* Required work
Look below for the line containing "Task: Dump the"; from there through the line containing "I am building", both lines included, please set down each line exactly and nothing else.

(Records from a data source)

┄┄┄┄┄┄

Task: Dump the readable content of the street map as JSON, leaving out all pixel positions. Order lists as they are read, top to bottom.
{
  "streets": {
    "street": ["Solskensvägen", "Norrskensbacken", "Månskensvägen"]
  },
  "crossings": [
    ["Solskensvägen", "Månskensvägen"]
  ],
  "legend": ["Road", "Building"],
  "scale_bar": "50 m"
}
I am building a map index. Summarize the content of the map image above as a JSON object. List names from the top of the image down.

┄┄┄┄┄┄

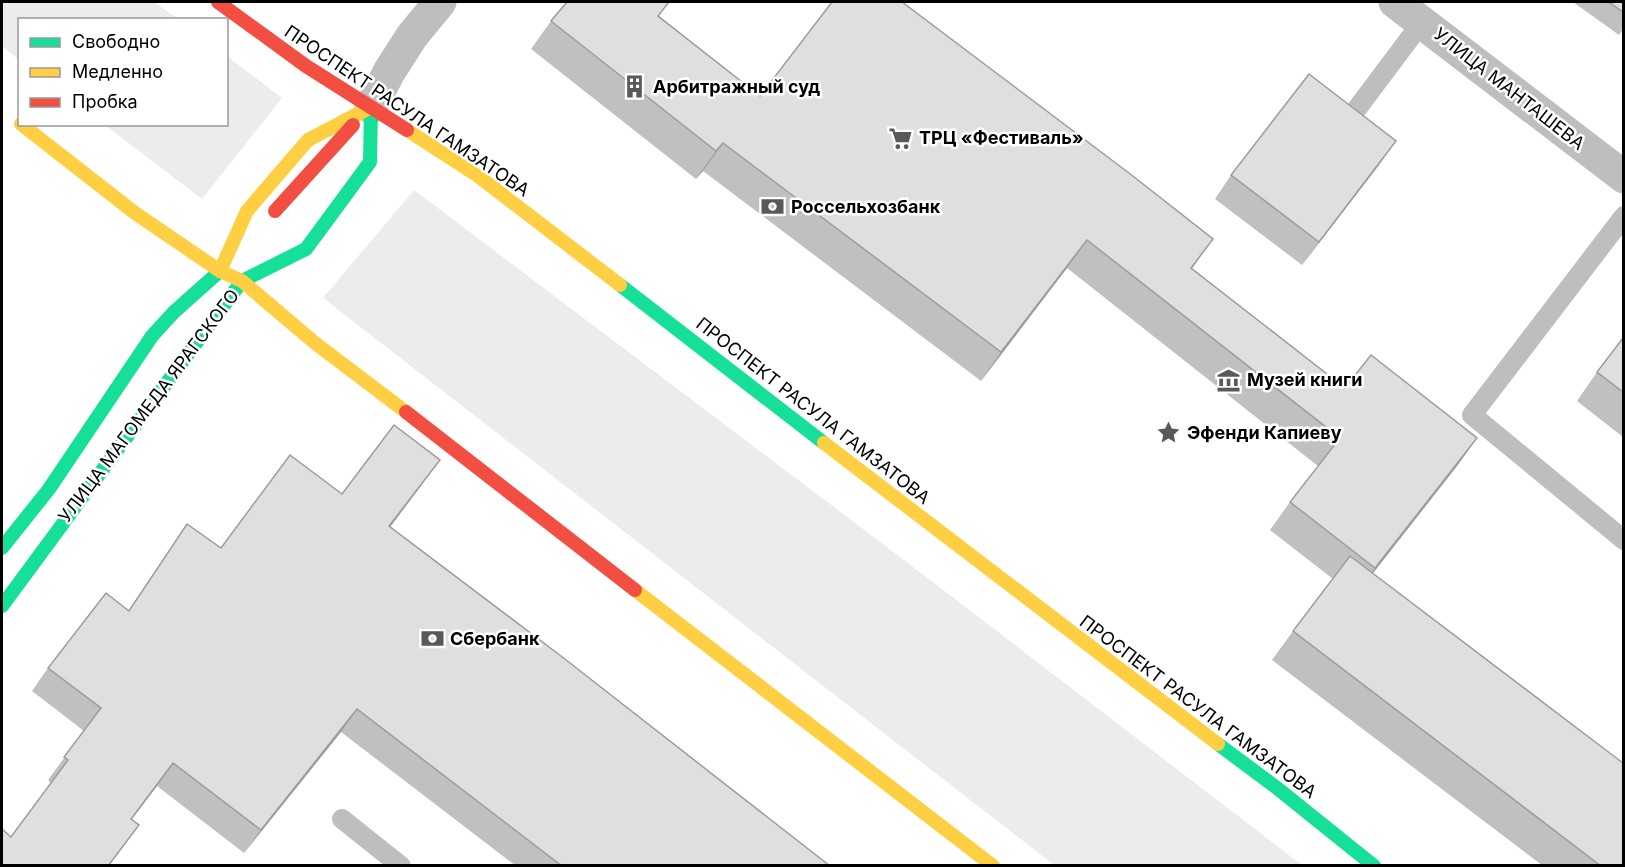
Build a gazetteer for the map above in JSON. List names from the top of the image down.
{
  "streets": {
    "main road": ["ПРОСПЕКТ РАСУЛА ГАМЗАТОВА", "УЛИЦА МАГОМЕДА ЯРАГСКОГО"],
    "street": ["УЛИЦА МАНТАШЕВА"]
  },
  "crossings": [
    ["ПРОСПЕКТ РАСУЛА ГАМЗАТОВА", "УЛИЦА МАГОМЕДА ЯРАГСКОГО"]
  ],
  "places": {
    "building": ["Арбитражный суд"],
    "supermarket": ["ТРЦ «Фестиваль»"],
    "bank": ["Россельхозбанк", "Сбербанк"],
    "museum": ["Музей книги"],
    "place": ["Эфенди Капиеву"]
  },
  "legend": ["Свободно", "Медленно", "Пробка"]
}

┄┄┄┄┄┄

* Exercise answer
Task: Dump the readable content of the street map as JSON, leaving out all pixel positions. Order lists as they are read, top to bottom.
{
  "streets": {
    "street": ["Solskensvägen", "Norrskensbacken", "Månskensvägen"]
  },
  "crossings": [
    ["Solskensvägen", "Månskensvägen"]
  ],
  "legend": ["Road", "Building"],
  "scale_bar": "50 m"
}
I am building a map index. Summarize the content of the map image above as a JSON object. List names from the top of the image down.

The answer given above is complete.